What is HIPAA?
Health Insurance Portability and Accountability Act (HIPAA) is a complex regulation that may affect researchers at Hunter. HIPAA is designed to protect the use and disclosure of individually identifiable health information (also defined as Protected Health Information or PHI).
Under the HIPAA privacy regulations, a Hunter investigator must obtain a written authorization (a HIPAA Research Authorization from his or her research subjects) in order to use and/or disclose any individually identifiable protected health information (''PHI'') of these subjects that is created or maintained by, or obtained from, a person or entity covered under HIPAA. Alternatively, a researcher can apply for an IRB waiver of authorization.
Waiver of Authorization
A waiver of authorization is documentation that an IRB has reviewed the proposed research and use of PHI and has approved a waiver of all or part of the authorization requirement for obtaining and using individually identifiable PHI in the research. The waiver of authorization is based solely on an assessment of the privacy risks in the proposed research use of individually identifiable PHI.
Examples of entities covered under HIPAA are hospitals; physicians, and practices in psychology, psychotherapy, or social work; health insurers, HMOs, and health plans; and certain community clinics and social service and mental health agencies.
CUNY is not an entity directly covered by HIPAA. Hunter investigators are therefore not covered under the HIPAA privacy regulations unless, in order to conduct research, they are using or disclosing patient or client information that they (a) create or receive when acting as HIPAA--covered health care providers, (b) create or receive as members of the workforce of a HIPAA-covered entity, or (c) obtain from a HIPAA-covered entity. For example, Hunter faculty or students who conduct or assist with research may also be employees or trainees in hospital or social service settings that are covered by HIPAA and may be using data obtained from those settings in research. Hunter investigators may also be collaborating with co-investigators who are covered by HIPAA.

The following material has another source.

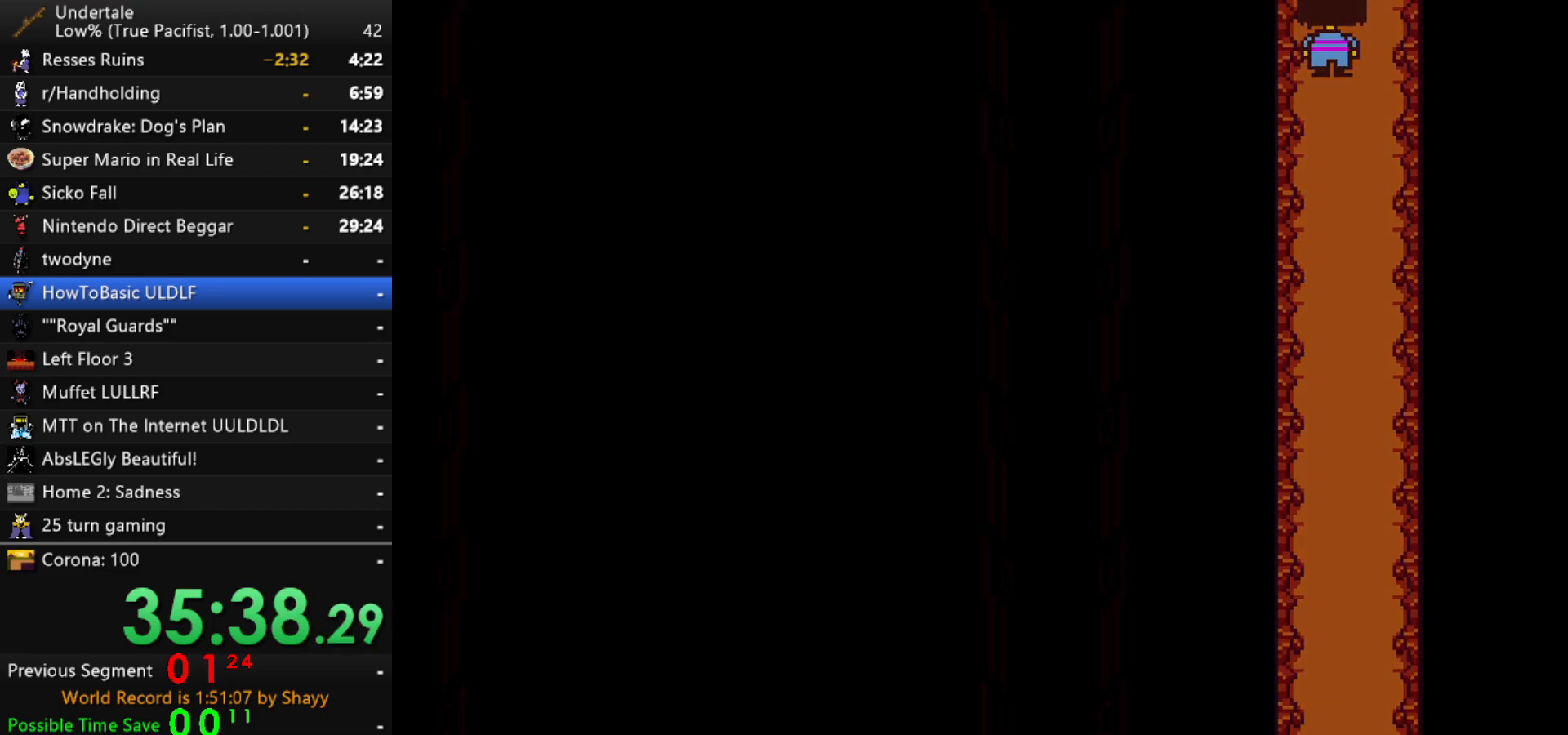
{"keys": ["left", "up"], "events": []}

When a study requires use or disclosure of health information from or by a covered entity or its employees or trainees, the Hunter researcher should complete the HIPAA Research Authorization form or IRB waiver application and submit it to the IRB for review. Researchers should take care to ensure that all necessary uses and disclosures of health information are described accurately and completely.
The HIPAA Research Authorization form is separate from, and does not replace, the informed consent form that researchers may be required to have participants in their human subjects research sign.
PHI is defined as any of the 18 HIPAA recognized identifiers) in combination with health information.
HIPAA recognized identifiers:
- All geographic subdivisions smaller than a State, including street address, city, county, precinct, zip code, and their equivalent geocodes;
- All elements of dates (except year) for dates directly related to an individual, including birth date, admission date, discharge date, date of death;
- Telephone numbers;
- Fax numbers;
- Electronic mail addresses;
- Social security numbers;
- Medical record numbers;
- Health plan beneficiary numbers;
- Account numbers;
- Certificate/license numbers;
- Vehicle identifiers and serial numbers, including license plate numbers;
- Device identifiers and serial numbers;
- Web Universal Resource Locators (URLs);
- Internet Protocol (IP) address numbers;
- Biometric identifiers, including finger and voice prints;
- Full face photographic images and any comparable images;
- Any other unique identifying number, characteristic, or code.